Church attendance increased slightly in 2010, according to the Gallup organization.
Gallup has recorded small upticks in churchgoing over the past two years. The latest poll found that 43.1 percent of Americans reported weekly or almost weekly church attendance, up from 42.1 percent in 2008.
Though a small increase, Gallup noted that it is "statistically significant," considering the data is based on more than 800,000 interviews collected between February 2008 and May 2010.
Respondents were asked to report on how often they attend church, synagogue, or mosque.
Thirty-five percent said they attend at least once a week and eight percent said they go almost every week. Meanwhile, 11 percent said they only go once a month, 25 percent listed "seldom" church attendance and 20 percent said they never attend.
The most dedicated churchgoers, according to the Gallup organization, are conservatives, non-hispanic blacks, and Republicans.
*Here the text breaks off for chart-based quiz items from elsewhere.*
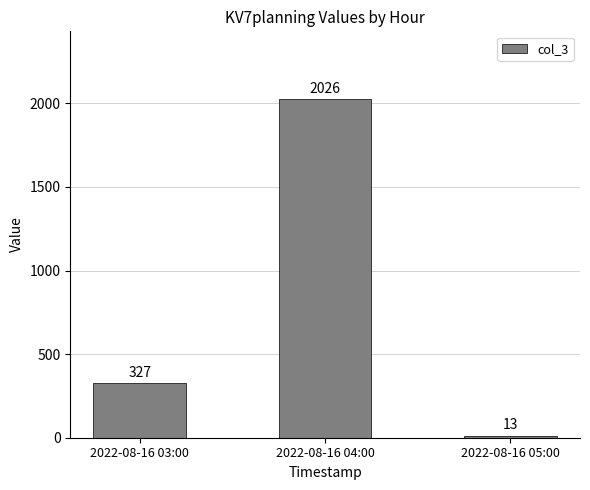

Which label corresponds to the smallest value in the chart?

2022-08-16 05:00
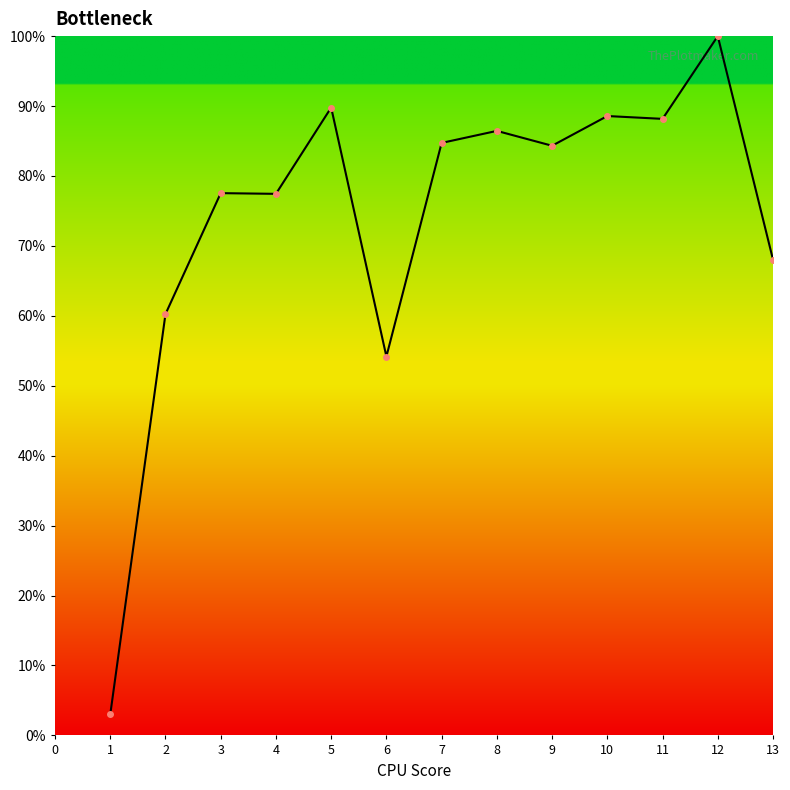

What is the greatest value displayed?

1.0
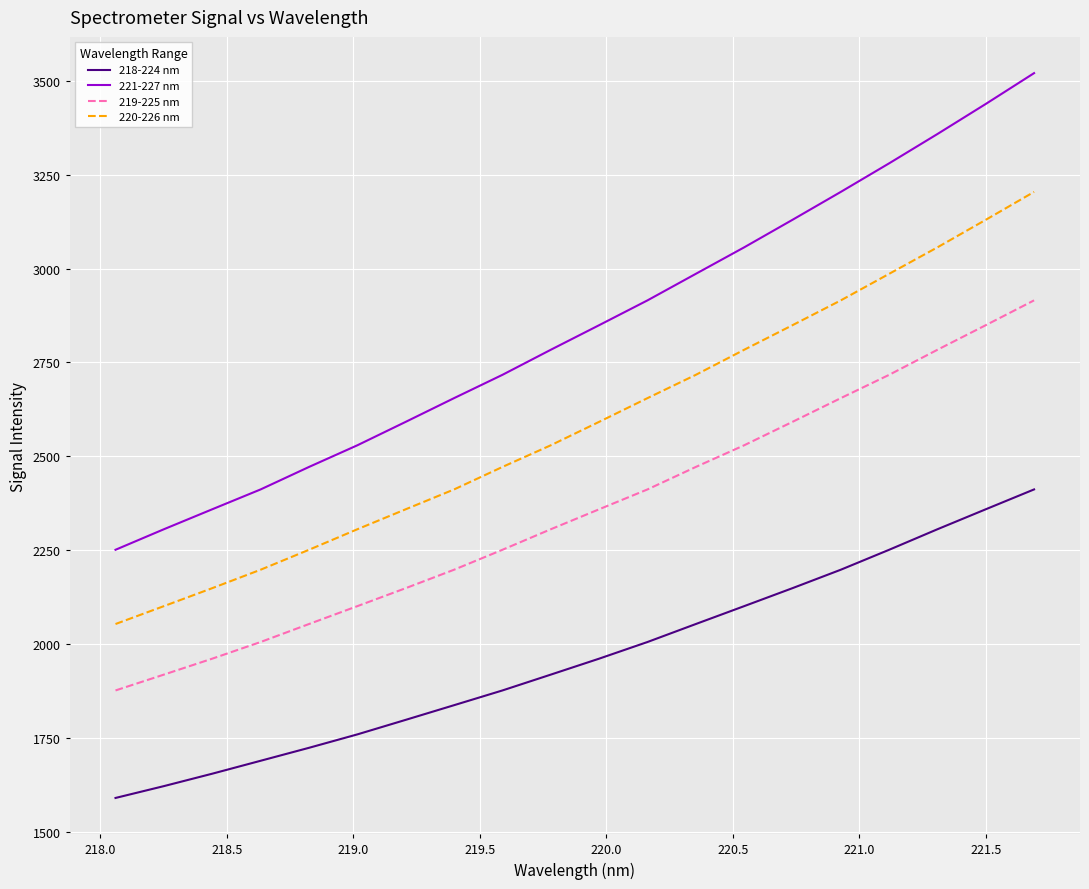

List the series in order of their peak value, highest first.

221-227 nm, 220-226 nm, 219-225 nm, 218-224 nm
Those least likely to attend church at least once a week or almost every week are liberals, Asians, and those aged 18 to 29 years.
Overall, church attendance is increasing in America and Gallup does not believe it is tied to economic woes.
"The increase comes as Americans' economic confidence has also risen, suggesting that, instead of church attendance rising when economic times get bad, as some theorize, the opposite pattern may be occurring," the research organization stated.
A 2009 Gallup poll had discovered no evident change in church attendance during the economic recession, particularly between 2008 and 2009. Though many Americans were negative about the economy, there were also no significant changes in the percentages of Americans who said religion is important to them.
Gallup noted that the rising church attendance could be a result of demographics. Americans who are 65 years old and older are more likely to attend church than those who are younger. Baby boomers, who are now entering their 60s, are beginning to enter the age range that traditionally has been associated with higher religious service participation. And if baby boomers do in fact attend church more frequently as they age, Gallup expects church attendance to increase steadily in the years ahead.